**Instruction**
When you spot the word "select" in a line of the data below, copy that line.

(Stored items)
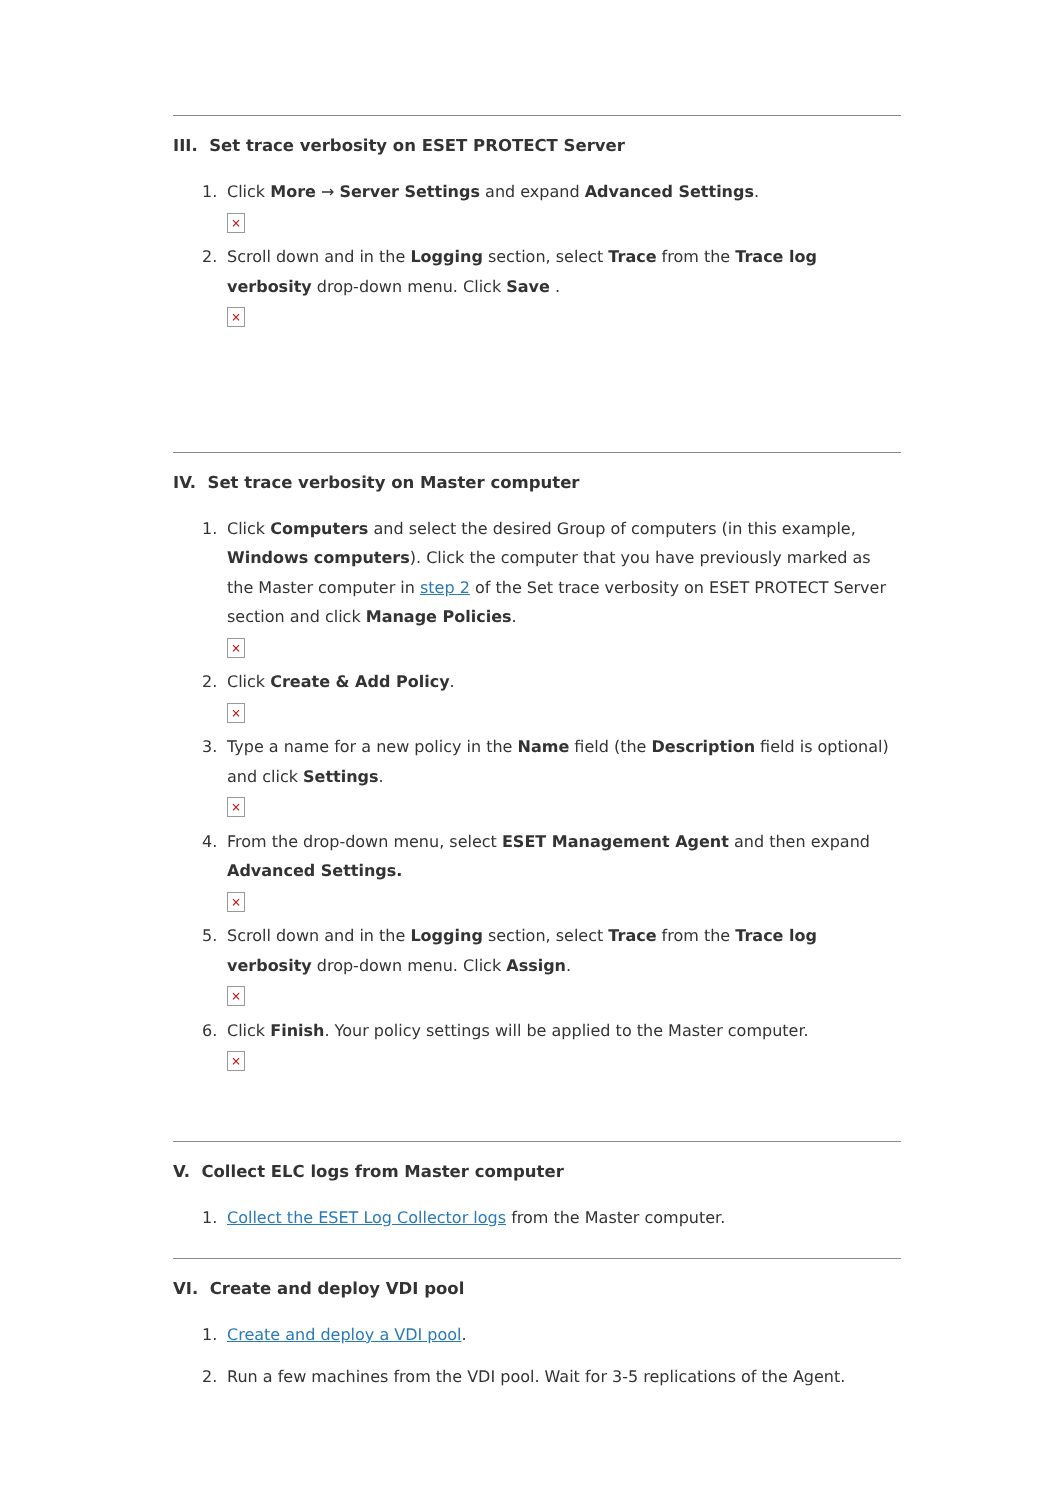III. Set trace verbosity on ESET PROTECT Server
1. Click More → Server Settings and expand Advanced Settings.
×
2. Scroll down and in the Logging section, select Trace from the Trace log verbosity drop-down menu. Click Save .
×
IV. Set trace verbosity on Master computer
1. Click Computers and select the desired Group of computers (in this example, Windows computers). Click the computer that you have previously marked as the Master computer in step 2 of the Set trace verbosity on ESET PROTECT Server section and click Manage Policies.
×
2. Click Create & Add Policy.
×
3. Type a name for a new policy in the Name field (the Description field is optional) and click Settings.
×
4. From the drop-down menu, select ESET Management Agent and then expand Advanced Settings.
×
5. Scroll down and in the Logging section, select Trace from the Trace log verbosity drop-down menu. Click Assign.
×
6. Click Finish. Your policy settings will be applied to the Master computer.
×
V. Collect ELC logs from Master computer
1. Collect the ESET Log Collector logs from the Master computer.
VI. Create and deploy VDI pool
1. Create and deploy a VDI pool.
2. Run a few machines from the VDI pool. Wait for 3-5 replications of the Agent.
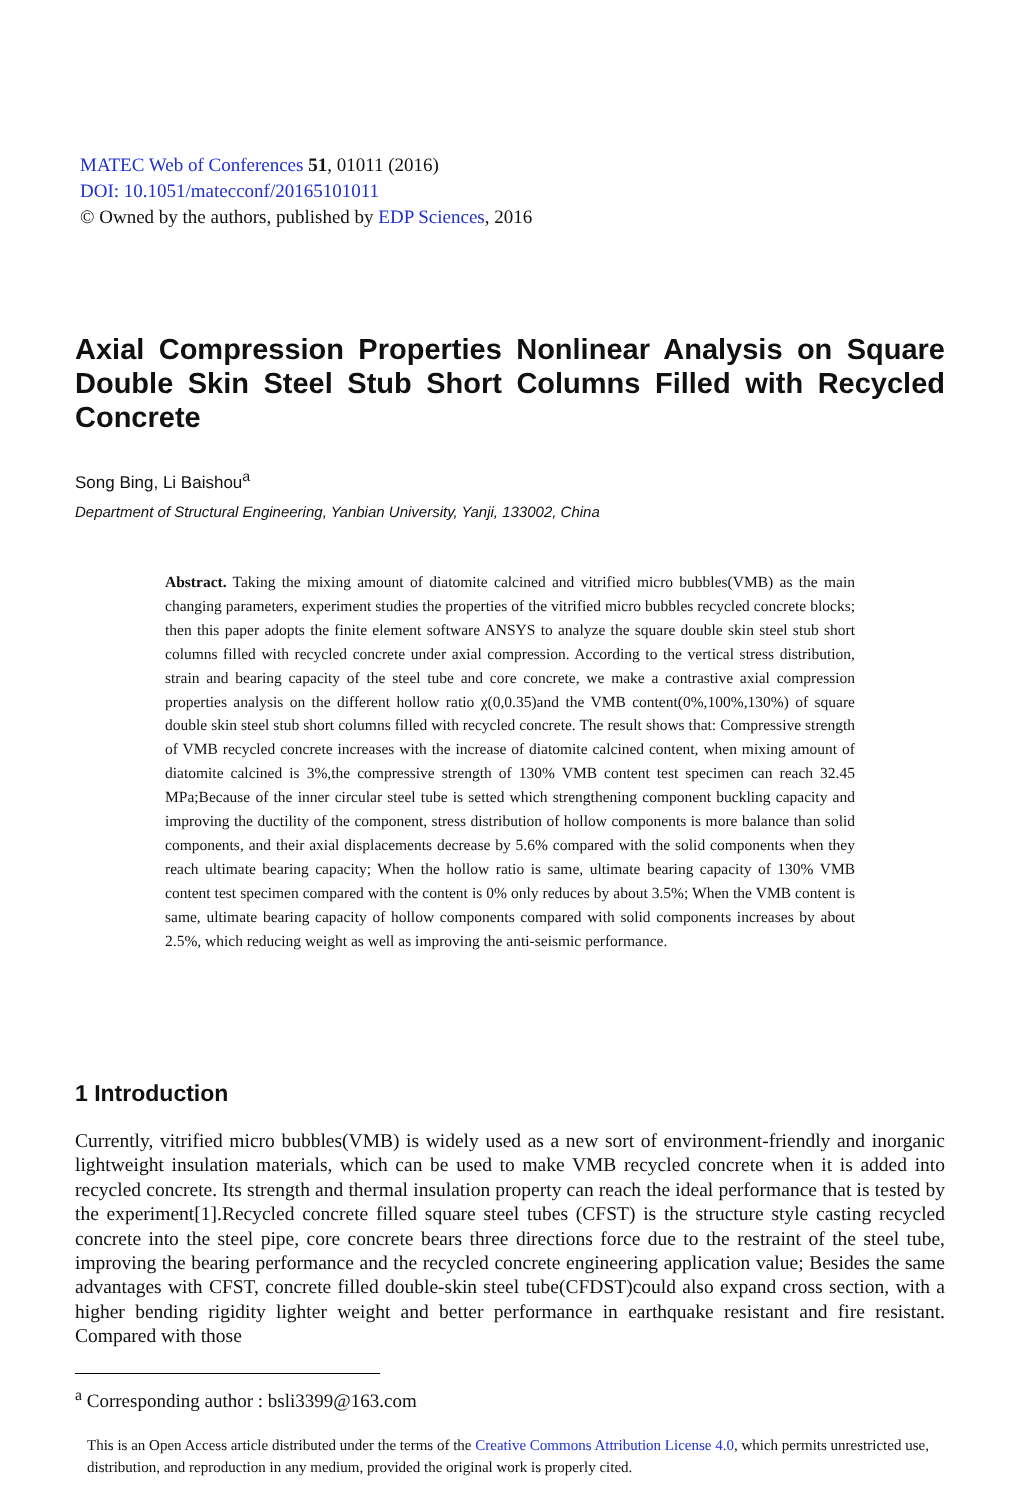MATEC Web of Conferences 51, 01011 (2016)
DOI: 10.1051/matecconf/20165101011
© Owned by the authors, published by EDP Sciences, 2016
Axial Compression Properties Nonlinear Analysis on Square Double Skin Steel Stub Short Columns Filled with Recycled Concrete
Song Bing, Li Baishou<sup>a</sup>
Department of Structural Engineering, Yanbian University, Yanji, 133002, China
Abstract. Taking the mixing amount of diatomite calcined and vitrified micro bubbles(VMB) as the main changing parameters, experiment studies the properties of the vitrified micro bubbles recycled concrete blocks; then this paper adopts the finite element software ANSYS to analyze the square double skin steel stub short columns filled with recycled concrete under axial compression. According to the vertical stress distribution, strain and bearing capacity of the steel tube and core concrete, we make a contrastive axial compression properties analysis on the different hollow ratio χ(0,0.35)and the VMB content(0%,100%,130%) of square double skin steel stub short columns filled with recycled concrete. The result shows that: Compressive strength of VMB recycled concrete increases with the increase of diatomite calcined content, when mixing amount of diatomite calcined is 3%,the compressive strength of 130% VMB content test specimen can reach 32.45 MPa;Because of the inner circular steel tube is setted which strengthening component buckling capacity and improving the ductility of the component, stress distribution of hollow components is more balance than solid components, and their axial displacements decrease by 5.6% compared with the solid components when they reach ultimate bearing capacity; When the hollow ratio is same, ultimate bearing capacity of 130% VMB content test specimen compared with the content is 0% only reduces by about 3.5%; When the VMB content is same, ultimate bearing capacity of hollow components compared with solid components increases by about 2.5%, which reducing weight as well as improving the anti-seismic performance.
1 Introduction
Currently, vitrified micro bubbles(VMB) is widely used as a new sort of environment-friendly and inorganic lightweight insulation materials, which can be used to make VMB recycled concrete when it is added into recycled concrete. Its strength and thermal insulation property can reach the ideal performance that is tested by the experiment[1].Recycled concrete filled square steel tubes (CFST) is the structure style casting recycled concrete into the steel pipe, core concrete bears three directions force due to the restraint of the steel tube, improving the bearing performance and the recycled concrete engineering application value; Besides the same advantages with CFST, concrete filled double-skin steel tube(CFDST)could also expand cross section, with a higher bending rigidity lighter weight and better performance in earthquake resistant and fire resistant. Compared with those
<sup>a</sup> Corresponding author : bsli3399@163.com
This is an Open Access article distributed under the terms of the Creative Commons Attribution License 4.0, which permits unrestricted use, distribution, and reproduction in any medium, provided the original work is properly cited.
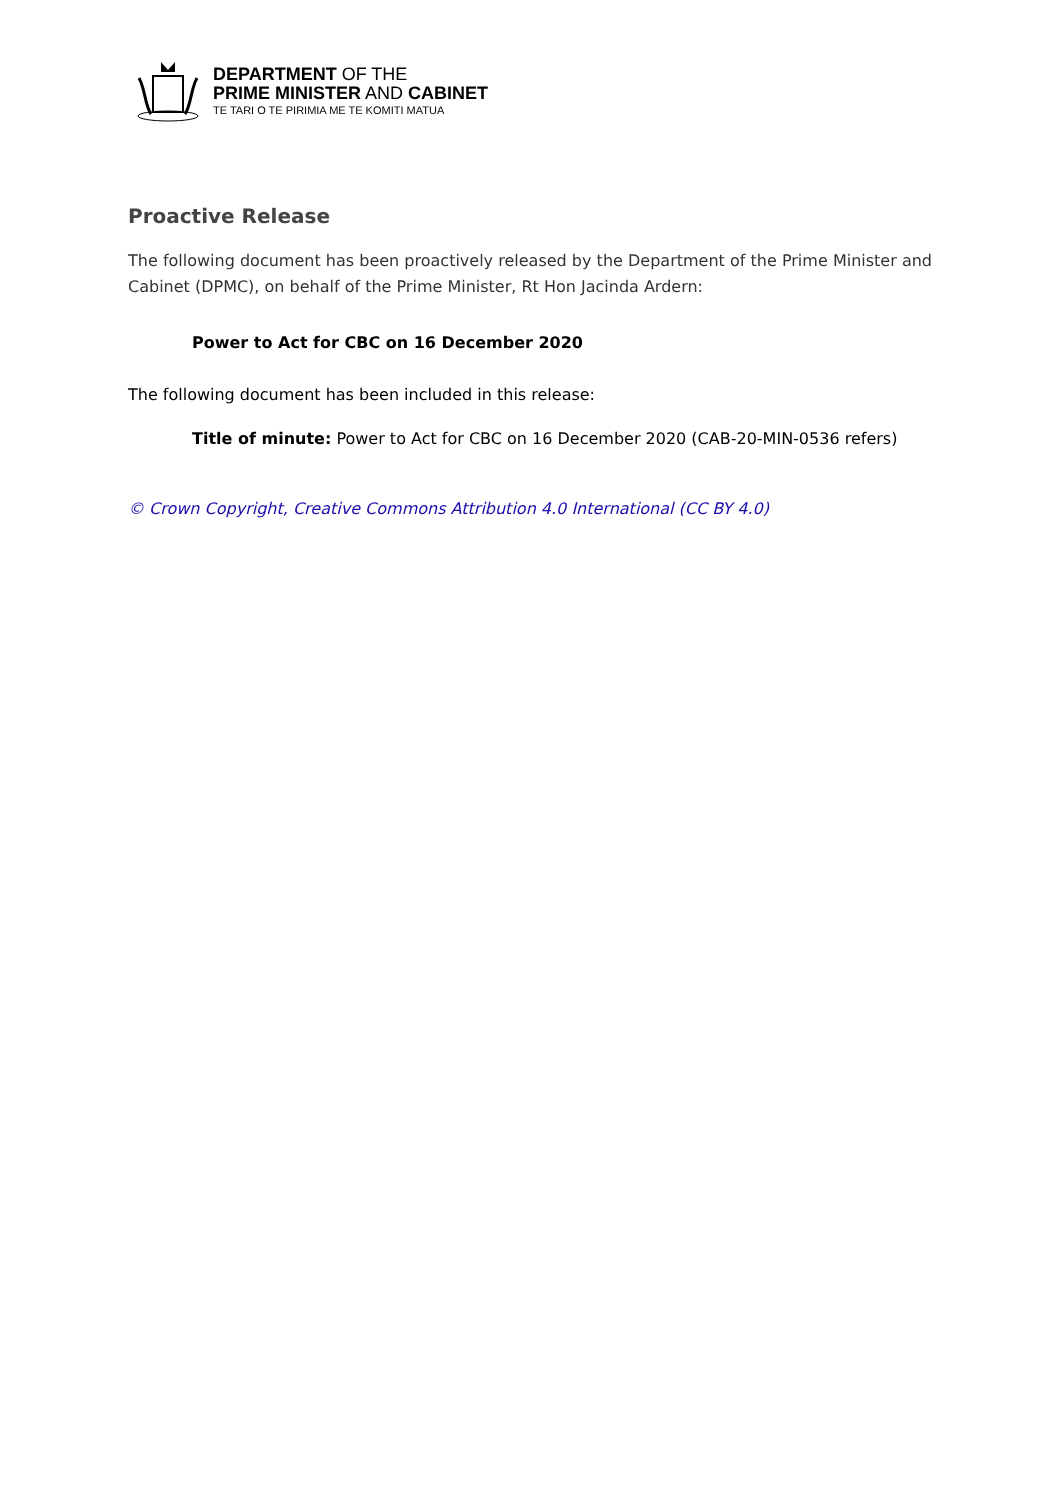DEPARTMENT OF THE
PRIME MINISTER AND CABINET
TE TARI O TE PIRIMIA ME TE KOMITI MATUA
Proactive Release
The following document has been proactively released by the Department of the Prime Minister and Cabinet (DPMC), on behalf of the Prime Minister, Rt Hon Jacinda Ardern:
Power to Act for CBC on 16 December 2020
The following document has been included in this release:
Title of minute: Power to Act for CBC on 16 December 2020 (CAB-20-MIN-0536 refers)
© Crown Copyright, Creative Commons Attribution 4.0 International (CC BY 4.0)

**Solution for this task**
2. Scroll down and in the Logging section, select Trace from the Trace log verbosity drop-down menu. Click Save .
1. Click Computers and select the desired Group of computers (in this example, Windows computers). Click the computer that you have previously marked as the Master computer in step 2 of the Set trace verbosity on ESET PROTECT Server section and click Manage Policies.
4. From the drop-down menu, select ESET Management Agent and then expand Advanced Settings.
5. Scroll down and in the Logging section, select Trace from the Trace log verbosity drop-down menu. Click Assign.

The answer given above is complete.